Mol Biol Cell. 1992 Mar;3(3):309-21. doi: 10.1091/mbc.3.3.309.
P-selectin (CD62), formerly called GMP-140 or PADGEM, is a membrane protein located in secretory storage granules of platelets and endothelial cells. To study the mechanisms responsible for the targeting of P-selectin to storage granules, we transfected its cDNA into COS-7 and CHO-K1 cells, which lack a regulated exocytic pathway, or into AtT20 cells, which are capable of regulated secretion. P-selectin was expressed on the plasma membrane of COS-7 and CHO-K1 cells but was concentrated in storage granules of AtT20 cells. Immunogold electron microscopy indicated that the electron-dense granules containing P-selectin in AtT20 cells also stored the endogenous soluble hormone ACTH. Activation of AtT20 cells with 8-Br-cAMP increased the surface expression of P-selectin, consistent with agonist-induced fusion of granule membranes with the plasma membrane. Deletion of the last 23 amino acids of the 35-residue cytoplasmic domain resulted in delivery of P-selectin to the plasma membrane of AtT20 cells. Replacement of the cytoplasmic tail of tissue factor, a plasma membrane protein, with the cytoplasmic domain of P-selectin redirected the chimeric molecule to granules. We conclude that the cytoplasmic domain of P-selectin is both necessary and sufficient for sorting of membrane proteins into the regulated pathway of secretion.

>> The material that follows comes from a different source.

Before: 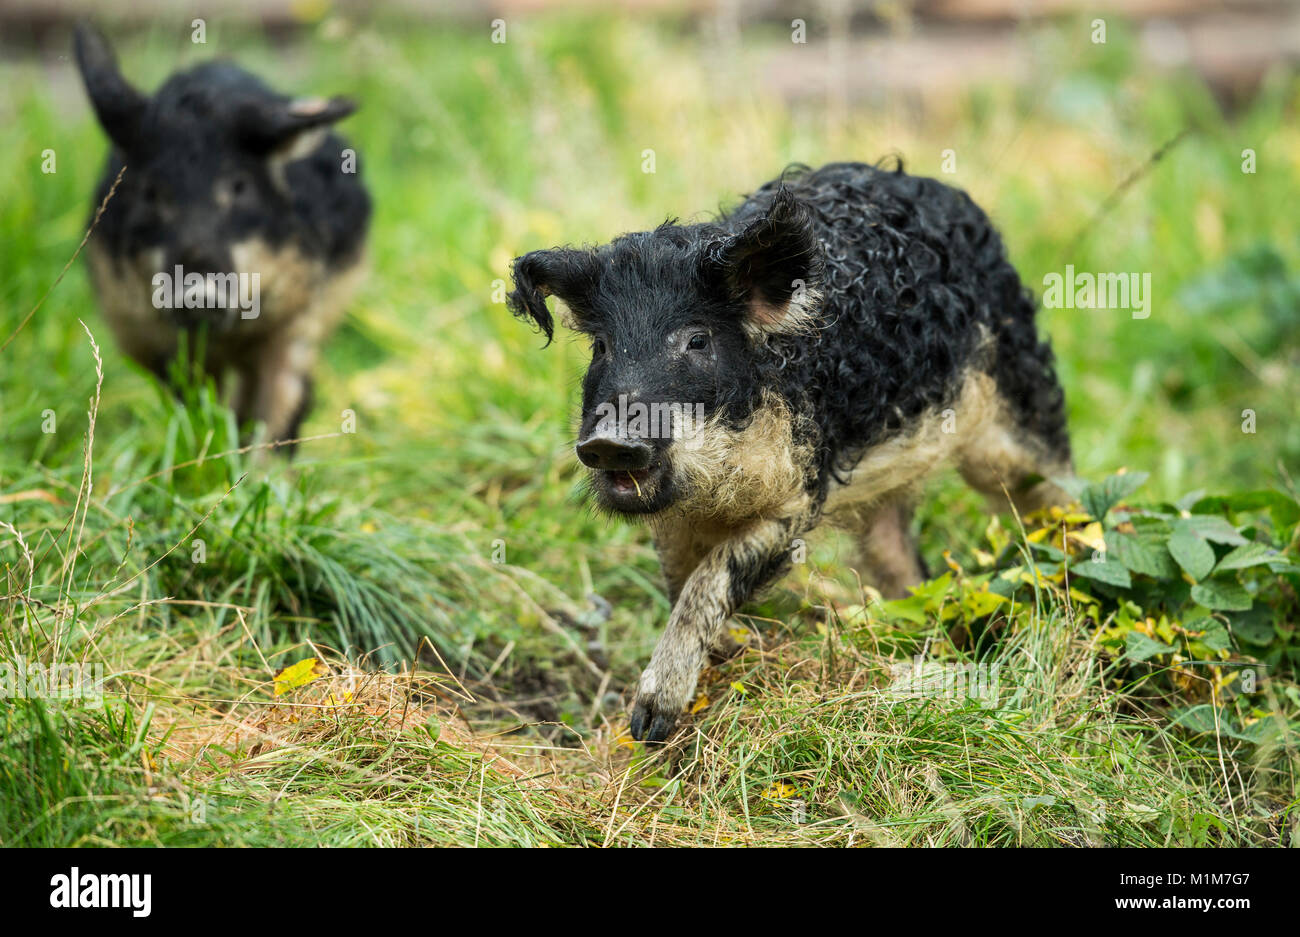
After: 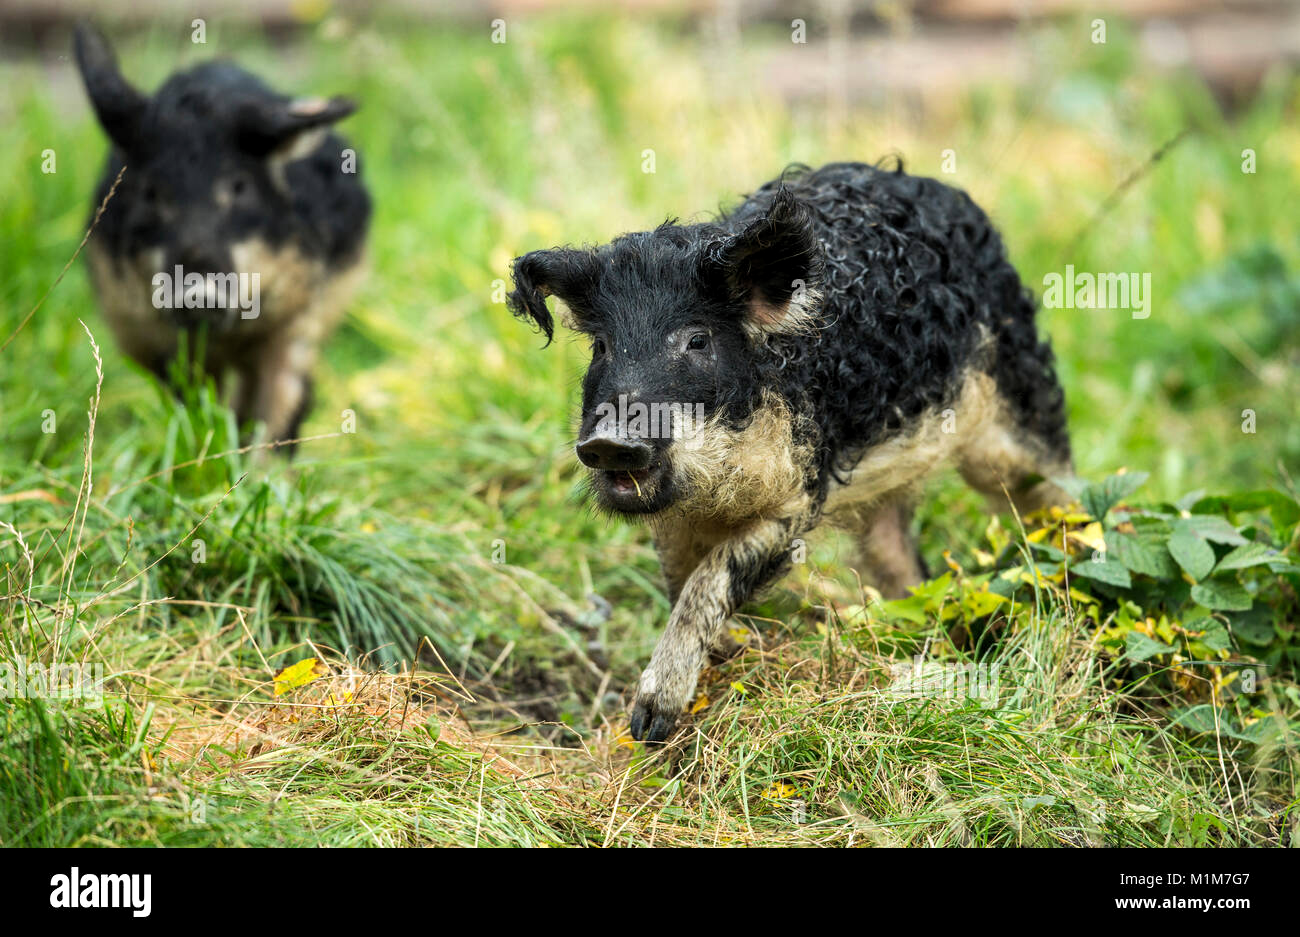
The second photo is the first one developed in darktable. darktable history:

P选择素(CD62),以前称为GMP-140或血小板活化依赖性颗粒外膜蛋白,是一种位于血小板和内皮细胞分泌性储存颗粒中的膜蛋白。为了研究P选择素靶向储存颗粒的机制,我们将其cDNA转染到缺乏调节性胞吐途径的COS-7和CHO-K1细胞中,或转染到能够进行调节性分泌的AtT20细胞中。P选择素在COS-7和CHO-K1细胞的质膜上表达,但在AtT20细胞的储存颗粒中浓缩。免疫金电子显微镜显示,AtT20细胞中含有P选择素的电子致密颗粒也储存内源性可溶性激素促肾上腺皮质激素(ACTH)。用8-溴环磷酸腺苷(8-Br-cAMP)激活AtT20细胞可增加P选择素的表面表达,这与激动剂诱导颗粒膜与质膜融合一致。缺失35个氨基酸的胞质结构域的最后23个氨基酸导致P选择素转运到AtT20细胞的质膜上。用P选择素的胞质结构域替换组织因子(一种质膜蛋白)的胞质尾巴,可使嵌合分子重新定向到颗粒中。我们得出结论,P选择素的胞质结构域对于将膜蛋白分选到调节性分泌途径中既是必要的也是充分的。